Kofi out, Havel in. It’s an idea whose time has come.
THE NEW Seinfeld DVD set is out. I was going to buy it, but then I looked at the several unwatched DVDs on the shelf already and decided to wait. I wish I could order up some free evenings as easily as I can order DVDs . . .
Right now in the freezing cold, almost 100 000 Ukranians are protesting against the stolen election in central Kiev, and a huge demonstration has also started in the city of Lviv. The municipal councils in both cities have said they only take orders from the liberal presidential candidate Yushchenko, the real winner of the election. At the same time, security forces have said that they are ready to put down the protests “quickly and firmly”.
Where are the concerned European politicians who should condemn the fraud, and who could be with these crowds to show their support? And where are the “human shields”? A lot of young westerners were willing to risk their lives to stop the war on Iraq. Aren’t they willing to risk some discomfort to stop one of Europe’s biggest countries from slipping back to dictatorship?
Not obviously. (Loads more Ukraine links here at this Ukrainian English news portal site.)
UPDATE: A Fistful of Euros is gathering reports of protests at Ukrainian embassies by Ukrainian expats.
THERE’S A WHITE HOUSE STATEMENT on the Ukraine elections:
The United States is deeply disturbed by extensive and credible indications of fraud committed in the Ukrainian presidential election.
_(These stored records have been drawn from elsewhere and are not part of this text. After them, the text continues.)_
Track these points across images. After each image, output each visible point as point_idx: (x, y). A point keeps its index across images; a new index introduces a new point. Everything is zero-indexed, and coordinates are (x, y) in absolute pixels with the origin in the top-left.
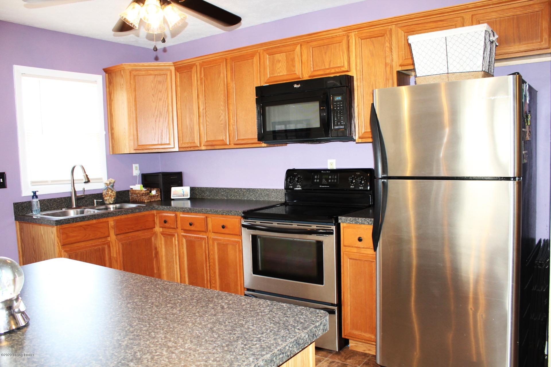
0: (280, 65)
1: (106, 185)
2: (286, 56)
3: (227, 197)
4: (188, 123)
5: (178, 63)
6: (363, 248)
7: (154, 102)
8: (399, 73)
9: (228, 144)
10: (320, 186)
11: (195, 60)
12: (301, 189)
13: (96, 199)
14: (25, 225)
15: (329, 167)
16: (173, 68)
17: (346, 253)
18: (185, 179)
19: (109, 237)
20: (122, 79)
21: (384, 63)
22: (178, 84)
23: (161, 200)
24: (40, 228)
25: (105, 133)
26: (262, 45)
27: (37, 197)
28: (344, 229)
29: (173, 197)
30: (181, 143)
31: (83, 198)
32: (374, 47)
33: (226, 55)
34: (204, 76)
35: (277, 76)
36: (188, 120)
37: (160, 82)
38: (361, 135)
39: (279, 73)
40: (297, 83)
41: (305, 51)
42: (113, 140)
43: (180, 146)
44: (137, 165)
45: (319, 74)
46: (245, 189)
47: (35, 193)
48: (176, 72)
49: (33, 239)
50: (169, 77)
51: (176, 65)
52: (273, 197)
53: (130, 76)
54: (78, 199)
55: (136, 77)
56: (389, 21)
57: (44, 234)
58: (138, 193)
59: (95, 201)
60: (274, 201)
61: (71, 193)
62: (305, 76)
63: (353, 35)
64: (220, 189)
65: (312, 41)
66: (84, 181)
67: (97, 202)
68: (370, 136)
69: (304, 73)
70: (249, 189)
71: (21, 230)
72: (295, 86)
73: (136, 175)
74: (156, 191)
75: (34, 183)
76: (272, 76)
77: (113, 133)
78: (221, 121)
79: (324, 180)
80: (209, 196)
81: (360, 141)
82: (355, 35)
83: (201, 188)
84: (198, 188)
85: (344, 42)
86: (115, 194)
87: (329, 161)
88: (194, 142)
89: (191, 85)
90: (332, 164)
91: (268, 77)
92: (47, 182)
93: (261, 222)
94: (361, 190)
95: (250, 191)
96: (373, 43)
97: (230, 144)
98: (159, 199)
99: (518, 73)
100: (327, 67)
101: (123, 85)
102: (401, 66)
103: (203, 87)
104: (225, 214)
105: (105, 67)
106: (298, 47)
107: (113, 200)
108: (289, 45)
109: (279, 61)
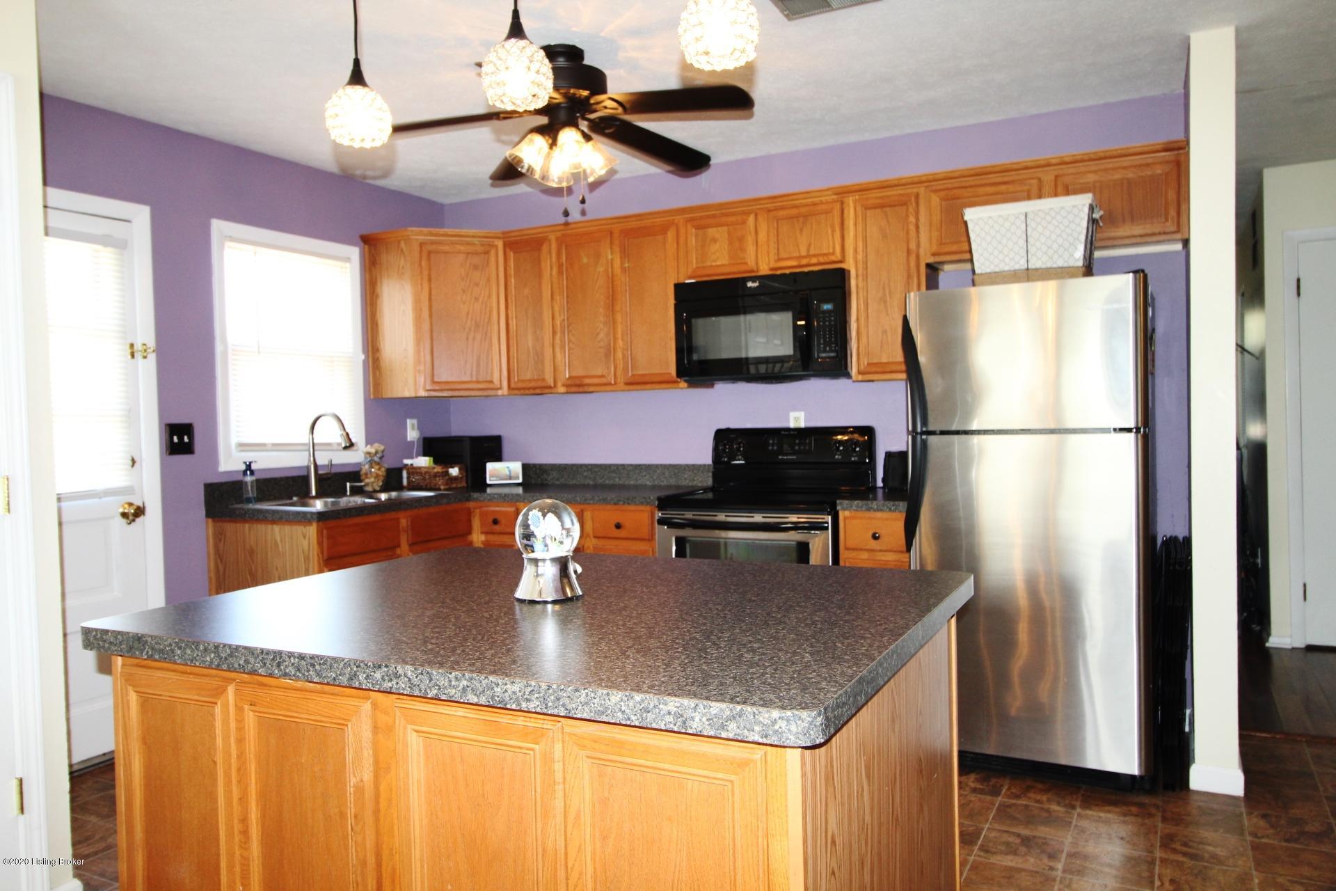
0: (717, 246)
1: (368, 456)
2: (729, 233)
3: (594, 480)
4: (530, 344)
5: (512, 234)
6: (881, 551)
7: (464, 303)
8: (928, 266)
9: (613, 382)
10: (780, 457)
11: (546, 229)
12: (743, 462)
13: (350, 482)
14: (230, 528)
15: (792, 425)
16: (500, 244)
17: (851, 560)
18: (507, 448)
19: (399, 549)
20: (402, 258)
21: (905, 250)
22: (512, 271)
23: (467, 486)
24: (272, 530)
25: (363, 357)
26: (682, 211)
27: (252, 473)
28: (847, 521)
29: (490, 480)
30: (516, 380)
31: (329, 479)
32: (888, 222)
33: (611, 224)
34: (566, 261)
35: (711, 266)
36: (530, 337)
37: (476, 267)
38: (862, 367)
39: (715, 261)
40: (753, 279)
41: (763, 227)
42: (377, 373)
43: (513, 385)
44: (415, 421)
45: (789, 265)
46: (631, 465)
47: (249, 467)
48: (508, 250)
49: (252, 552)
50: (493, 259)
51: (507, 237)
52: (686, 479)
53: (421, 252)
54: (320, 479)
55: (432, 256)
56: (916, 180)
57: (281, 541)
58: (426, 473)
59: (348, 484)
60: (689, 486)
61: (308, 468)
62: (761, 268)
63: (850, 201)
64: (581, 466)
65: (776, 209)
66: (343, 445)
67: (351, 487)
68: (903, 367)
69: (760, 263)
70: (639, 465)
71: (219, 537)
72: (750, 284)
73: (412, 440)
74: (460, 470)
75: (243, 446)
76: (700, 265)
77: (378, 358)
78: (599, 342)
79: (786, 447)
80: (558, 480)
81: (860, 378)
82: (855, 202)
83: (541, 465)
84: (535, 465)
85: (837, 213)
86: (384, 474)
87: (793, 415)
88: (544, 380)
89: (540, 275)
90: (797, 420)
91: (694, 266)
92: (264, 445)
93: (693, 515)
94: (854, 462)
95: (642, 469)
96: (887, 216)
97: (615, 383)
98: (464, 484)
99: (1143, 271)
100: (804, 253)
101: (403, 268)
102: (934, 255)
103: (563, 281)
104: (621, 503)
105: (365, 232)
106: (751, 219)
107: (381, 484)
108: (733, 214)
109: (714, 240)
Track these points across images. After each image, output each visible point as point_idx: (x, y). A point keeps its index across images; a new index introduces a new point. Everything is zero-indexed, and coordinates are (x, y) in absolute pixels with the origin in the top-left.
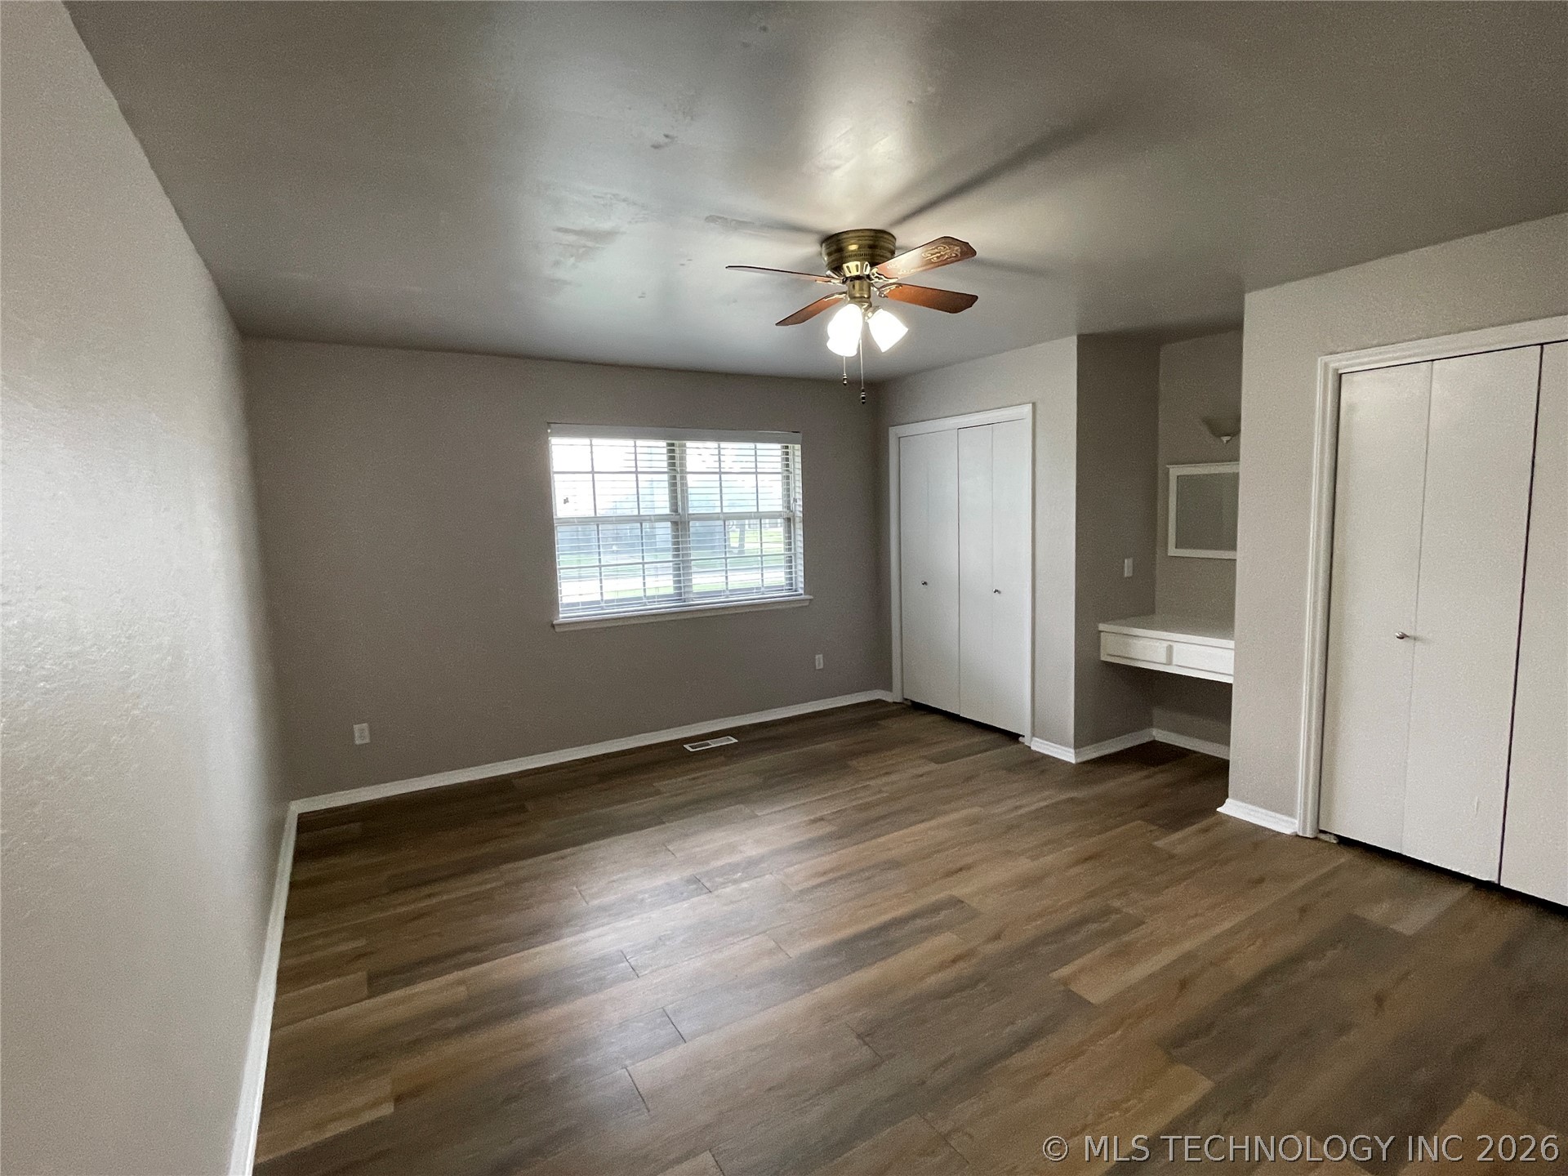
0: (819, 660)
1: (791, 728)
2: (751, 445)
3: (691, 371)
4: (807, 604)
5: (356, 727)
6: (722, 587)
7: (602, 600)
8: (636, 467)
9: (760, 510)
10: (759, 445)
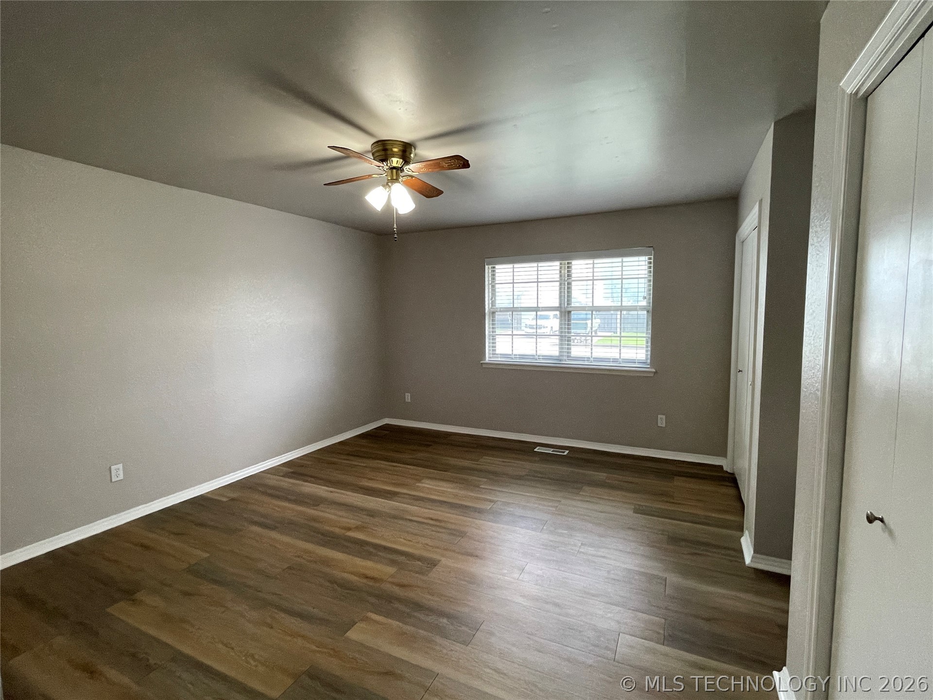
0: (662, 420)
1: (629, 461)
2: (619, 259)
3: (599, 213)
4: (652, 375)
5: (406, 394)
6: (588, 355)
7: (512, 354)
8: (538, 279)
9: (623, 305)
10: (625, 259)
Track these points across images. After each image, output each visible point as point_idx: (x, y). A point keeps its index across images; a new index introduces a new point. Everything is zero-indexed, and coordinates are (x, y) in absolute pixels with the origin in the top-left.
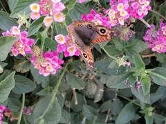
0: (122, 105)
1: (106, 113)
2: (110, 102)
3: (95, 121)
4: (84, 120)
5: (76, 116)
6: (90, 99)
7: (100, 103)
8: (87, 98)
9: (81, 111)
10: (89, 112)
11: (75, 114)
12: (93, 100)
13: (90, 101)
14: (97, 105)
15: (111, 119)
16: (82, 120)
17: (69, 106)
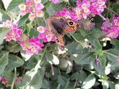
0: (86, 75)
1: (75, 81)
2: (77, 73)
3: (66, 87)
4: (59, 86)
5: (53, 83)
6: (63, 71)
7: (70, 74)
8: (61, 70)
9: (57, 80)
10: (62, 80)
11: (53, 82)
12: (65, 72)
13: (63, 73)
14: (68, 75)
15: (78, 85)
16: (57, 86)
17: (48, 76)
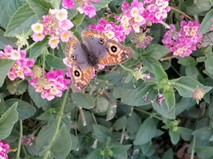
0: (140, 120)
1: (121, 131)
2: (124, 117)
3: (108, 143)
4: (95, 143)
5: (84, 138)
6: (100, 116)
7: (113, 121)
8: (96, 115)
9: (91, 132)
10: (101, 133)
13: (101, 119)
14: (110, 124)
15: (127, 138)
16: (93, 143)
17: (75, 126)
We strongly support efforts to review the conduct of the election and urge Ukrainian authorities not to certify results until investigations of organized fraud are resolved. We call on the Government of Ukraine to respect the will of the Ukrainian people, and we urge all Ukrainians to resolve the situation through peaceful means. The Government bears a special responsibility not to use or incite violence, and to allow free media to report accurately on the situation without intimidation or coercion. The United States stands with the Ukrainian people in this difficult time.
READERS MAY REMEMBER New York Times reporter Chris Hedges for having been booed off the stage when he delivered an anti-American commencement speech last year. Now he’s found a friendlier venue — the Association of Opinion Page Editors, for delivering remarks like this:
We’re absolutely reviled around the world, as we should be.
And, no, he wasn’t talking about the American press after Jayson Blair, Eason Jordan, and RatherGate.
THERE’S ANOTHER short Web-video film over at Amazon, this one starring Blair Underwood. They’re putting a lot of money and effort into these, I think. That’s good, because I think they’re one of the few organizations with the resources to make a difference with this stuff.
PEJMAN YOUSEFZADEH (now back at his regular site) observes: “I won’t cry for Rather. He still gets to work–ironically enough–on 60 Minutes, and he has more money than he knows what to do with. Shed a tear, however, for the cause of responsible journalism–which has suffered so mightily thanks to the lack of professionalism displayed by people like Dan Rather, and hope that there may be some kind of revival of standards in the near future–especially with blogs keeping the media’s feet to the fire.”